Start of Entries shown
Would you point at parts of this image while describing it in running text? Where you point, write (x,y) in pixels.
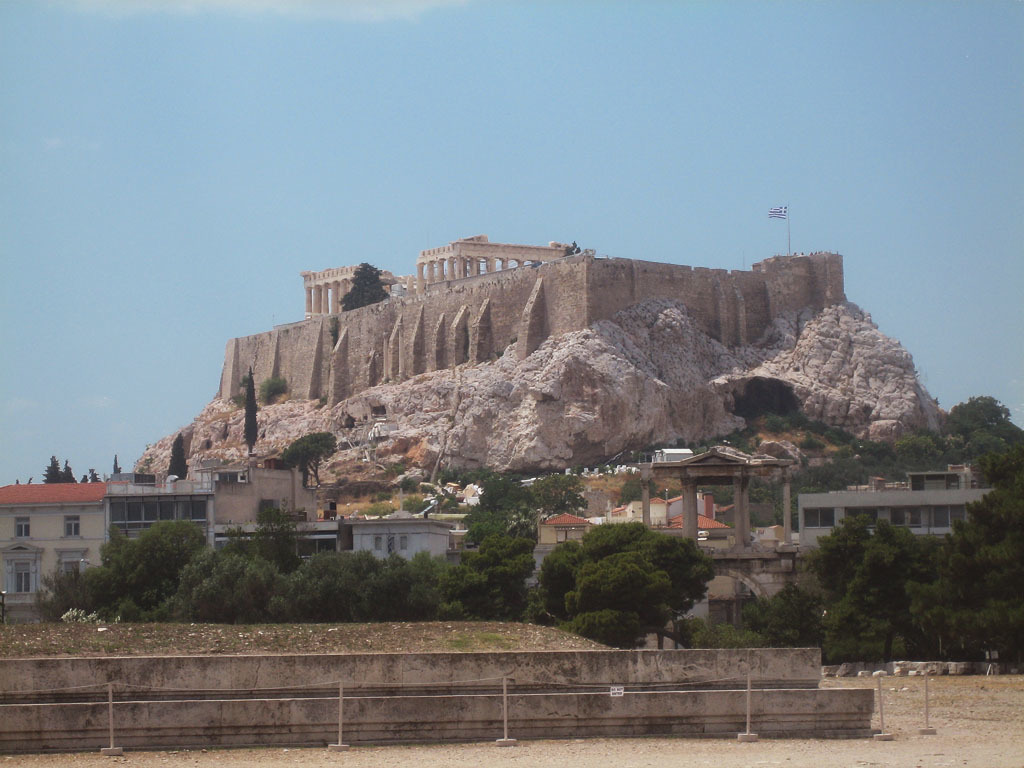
In this image we can see a fort (461,360) on the mountain (519,376), a flag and trees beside it. We can also see a building (124,525) with windows (189,511), trees (345,579), wall (756,663), pillars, pole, land (687,746) and the sky (401,193) which looks cloudy.
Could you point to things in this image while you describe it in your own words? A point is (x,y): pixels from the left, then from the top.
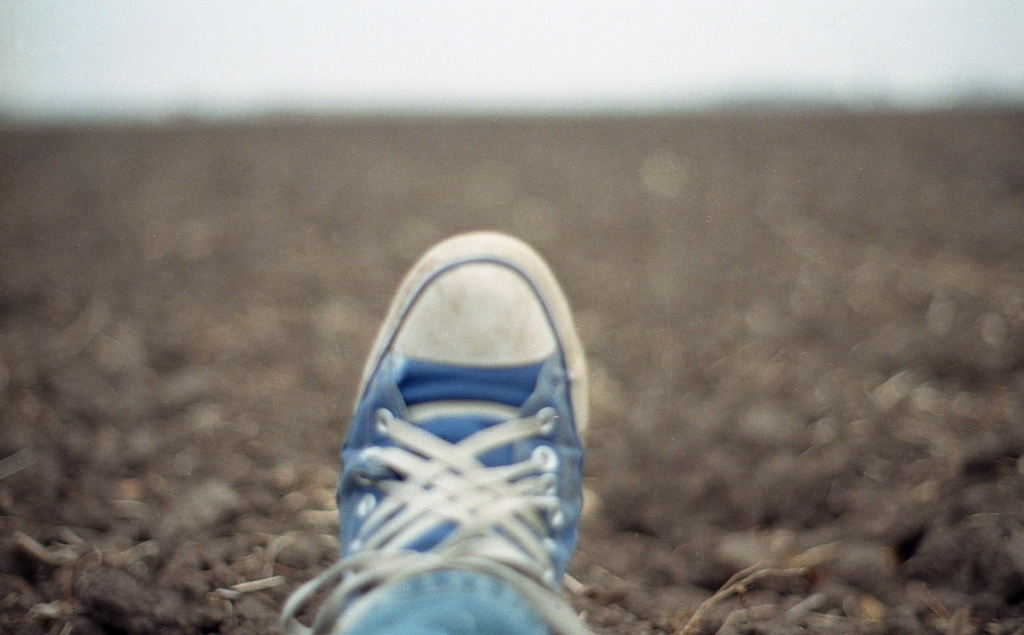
In this I can see a human leg (457,606) wore, trouser (439,611), shoe (460,452) and this is the sand (782,479).
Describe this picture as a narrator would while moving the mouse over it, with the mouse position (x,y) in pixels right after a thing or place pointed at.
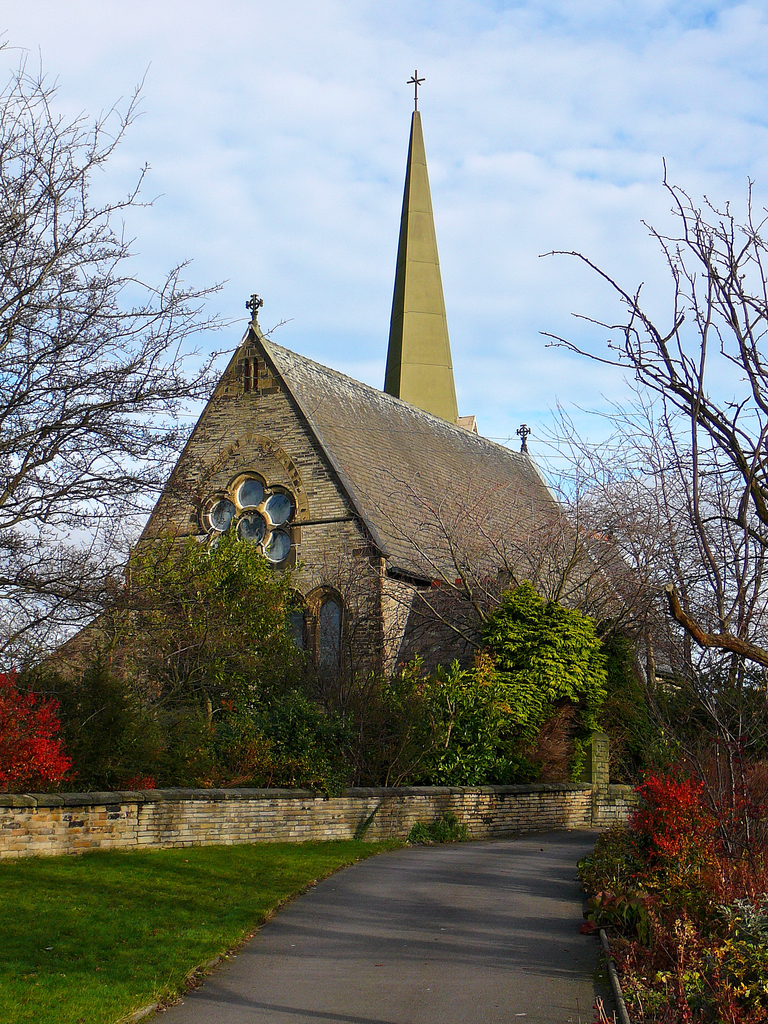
In this image we can see a church (255,301), at the top (245,303) we can see some cross symbols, there are some plants (492,746), trees (532,748), road (412,865), grass (199,891) and the wall (320,792), in the background (482,220) we can see the sky (552,462) with clouds (220,135).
End of Entries shown
What is expected:
An exact restatement of the entries above is needed; no picture may appear in it.

Solution to the exercise:
Would you point at parts of this image while describing it in running text? Where you point, write (x,y) in pixels.
In this image we can see a fort (461,360) on the mountain (519,376), a flag and trees beside it. We can also see a building (124,525) with windows (189,511), trees (345,579), wall (756,663), pillars, pole, land (687,746) and the sky (401,193) which looks cloudy.
Could you point to things in this image while you describe it in your own words? A point is (x,y): pixels from the left, then from the top.
In this I can see a human leg (457,606) wore, trouser (439,611), shoe (460,452) and this is the sand (782,479).
Describe this picture as a narrator would while moving the mouse over it, with the mouse position (x,y) in pixels right after a thing or place pointed at.
In this image we can see a church (255,301), at the top (245,303) we can see some cross symbols, there are some plants (492,746), trees (532,748), road (412,865), grass (199,891) and the wall (320,792), in the background (482,220) we can see the sky (552,462) with clouds (220,135).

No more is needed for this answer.